I have recently been listening to a lot of Melbourne Bounce and I was wondering how the producers of that music make the human-voice-like leads.
So I fired up my DAW (Ableton) and started synthesizing. My weapon of choice was Serum by Xfer Records because of the fact that you can import your own audio and play it back in cycles. This meant that I had to get a single cycle waveform of the sound I wanted.
WRONG: It did not sound at all how I wanted it to. Then I thought it had to be modulation that would make it sound the way I wanted. A spectrogram confirmed my thoughts. So I moved on, trying a whole new approach.
I have some glitch vocal chops which sound like the bass from a lead like that. So I dropped one on a sampler and tried different effects. The closest I got was when I used the Amp and Saturator effects that come with Ableton, plus your everyday EQ/Compression. But the problem I got was when I played for example, E3, it would be a way shorter sound than E2, due to samplers time-stretching (or rather, it not time-stretching).

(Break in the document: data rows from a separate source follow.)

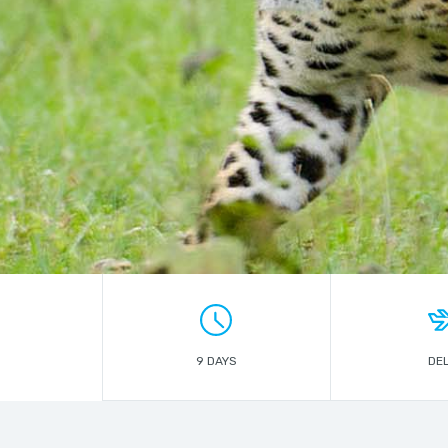
9 DAYS
DEL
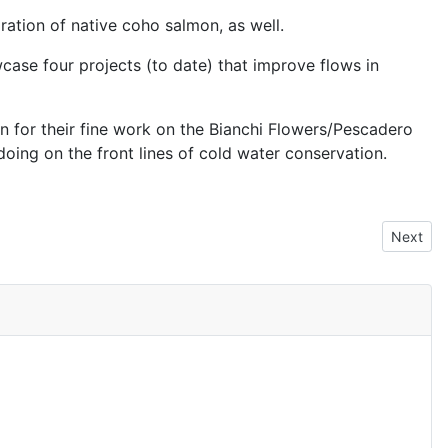
ration of native coho salmon, as well.
case four projects (to date) that improve flows in
n for their fine work on the Bianchi Flowers/Pescadero
doing on the front lines of cold water conservation.
Next art
Next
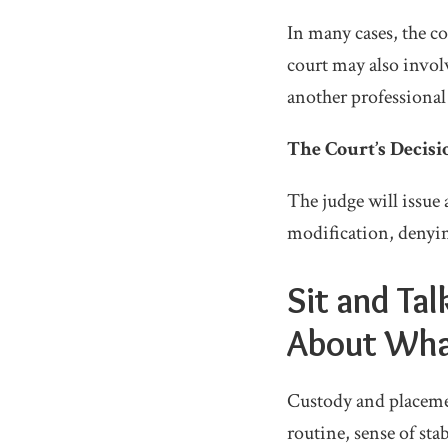
In many cases, the co
court may also involv
another professional
The Court’s Decisi
The judge will issue 
modification, denying
Sit and Ta
About Wha
Custody and placemen
routine, sense of sta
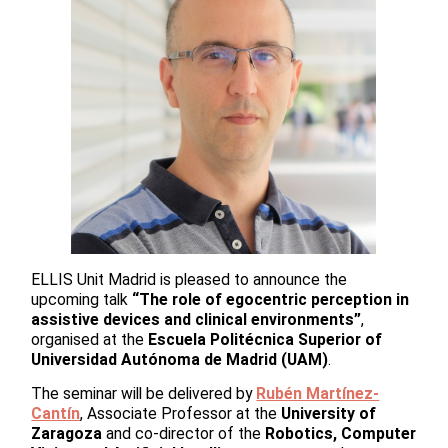
ELLIS Unit Madrid is pleased to announce the
upcoming talk
“The role of egocentric perception in
assistive devices and clinical environments”
,
organised at the
Escuela Politécnica Superior of
Universidad Autónoma de Madrid (UAM)
.
The seminar will be delivered by
Rubén Martínez-
Cantín
, Associate Professor at the
University of
Zaragoza
and co-director of the
Robotics, Computer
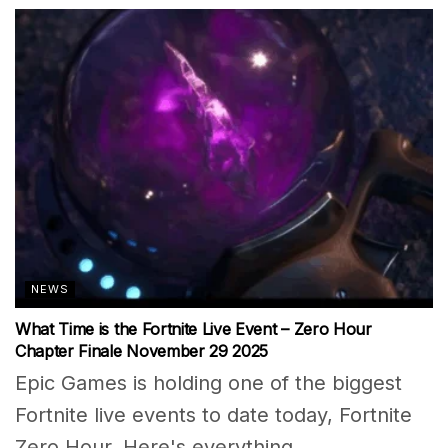
NEWS
What Time is the Fortnite Live Event – Zero Hour
Chapter Finale November 29 2025
Epic Games is holding one of the biggest
Fortnite live events to date today, Fortnite
Zero Hour. Here's everything...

So now I am back to zero and I have decided to write on Sound Design.
How are these lead sounds made? And in the future, when stumbling on another sound I'd like to remake, how do I effectively analyze the sound so I can recreate it?
Let me know if I should break this up into 2 questions or if there is any good answers on this site already (I tried searching on this site but could not find anything).